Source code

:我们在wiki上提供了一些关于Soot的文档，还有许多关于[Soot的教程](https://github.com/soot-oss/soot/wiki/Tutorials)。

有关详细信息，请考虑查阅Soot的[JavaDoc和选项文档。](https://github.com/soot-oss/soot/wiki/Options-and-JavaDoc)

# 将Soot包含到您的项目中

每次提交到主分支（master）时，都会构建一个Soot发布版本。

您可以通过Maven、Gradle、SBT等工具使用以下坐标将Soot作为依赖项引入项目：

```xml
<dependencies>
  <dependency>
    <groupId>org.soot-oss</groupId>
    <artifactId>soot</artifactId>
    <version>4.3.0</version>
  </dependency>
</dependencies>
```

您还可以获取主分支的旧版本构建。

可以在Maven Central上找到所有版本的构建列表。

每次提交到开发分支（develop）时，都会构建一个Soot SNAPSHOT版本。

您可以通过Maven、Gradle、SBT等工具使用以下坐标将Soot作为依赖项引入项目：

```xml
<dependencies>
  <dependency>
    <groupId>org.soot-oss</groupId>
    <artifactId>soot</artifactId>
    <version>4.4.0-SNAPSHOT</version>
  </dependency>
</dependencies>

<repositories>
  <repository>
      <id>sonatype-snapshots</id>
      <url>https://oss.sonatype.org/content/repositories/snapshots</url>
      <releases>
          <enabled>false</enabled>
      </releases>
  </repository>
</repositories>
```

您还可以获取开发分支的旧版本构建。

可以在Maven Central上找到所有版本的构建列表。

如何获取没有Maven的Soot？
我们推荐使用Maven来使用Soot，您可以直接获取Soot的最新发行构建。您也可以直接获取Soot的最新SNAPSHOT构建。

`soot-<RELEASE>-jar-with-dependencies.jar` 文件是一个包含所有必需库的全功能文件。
◆ ◆ ◆ ◆ ◆ ◆ ◆
*Description of the task*
Every record, from top to bottom, must be transcribed exactly.

*Output of the task*
Source code

:我们在wiki上提供了一些关于Soot的文档，还有许多关于[Soot的教程](https://github.com/soot-oss/soot/wiki/Tutorials)。

有关详细信息，请考虑查阅Soot的[JavaDoc和选项文档。](https://github.com/soot-oss/soot/wiki/Options-and-JavaDoc)

# 将Soot包含到您的项目中

每次提交到主分支（master）时，都会构建一个Soot发布版本。

您可以通过Maven、Gradle、SBT等工具使用以下坐标将Soot作为依赖项引入项目：

```xml
<dependencies>
  <dependency>
    <groupId>org.soot-oss</groupId>
    <artifactId>soot</artifactId>
    <version>4.3.0</version>
  </dependency>
</dependencies>
```

您还可以获取主分支的旧版本构建。

可以在Maven Central上找到所有版本的构建列表。

每次提交到开发分支（develop）时，都会构建一个Soot SNAPSHOT版本。

您可以通过Maven、Gradle、SBT等工具使用以下坐标将Soot作为依赖项引入项目：

```xml
<dependencies>
  <dependency>
    <groupId>org.soot-oss</groupId>
    <artifactId>soot</artifactId>
    <version>4.4.0-SNAPSHOT</version>
  </dependency>
</dependencies>

<repositories>
  <repository>
      <id>sonatype-snapshots</id>
      <url>https://oss.sonatype.org/content/repositories/snapshots</url>
      <releases>
          <enabled>false</enabled>
      </releases>
  </repository>
</repositories>
```

您还可以获取开发分支的旧版本构建。

可以在Maven Central上找到所有版本的构建列表。

如何获取没有Maven的Soot？
我们推荐使用Maven来使用Soot，您可以直接获取Soot的最新发行构建。您也可以直接获取Soot的最新SNAPSHOT构建。

`soot-<RELEASE>-jar-with-dependencies.jar` 文件是一个包含所有必需库的全功能文件。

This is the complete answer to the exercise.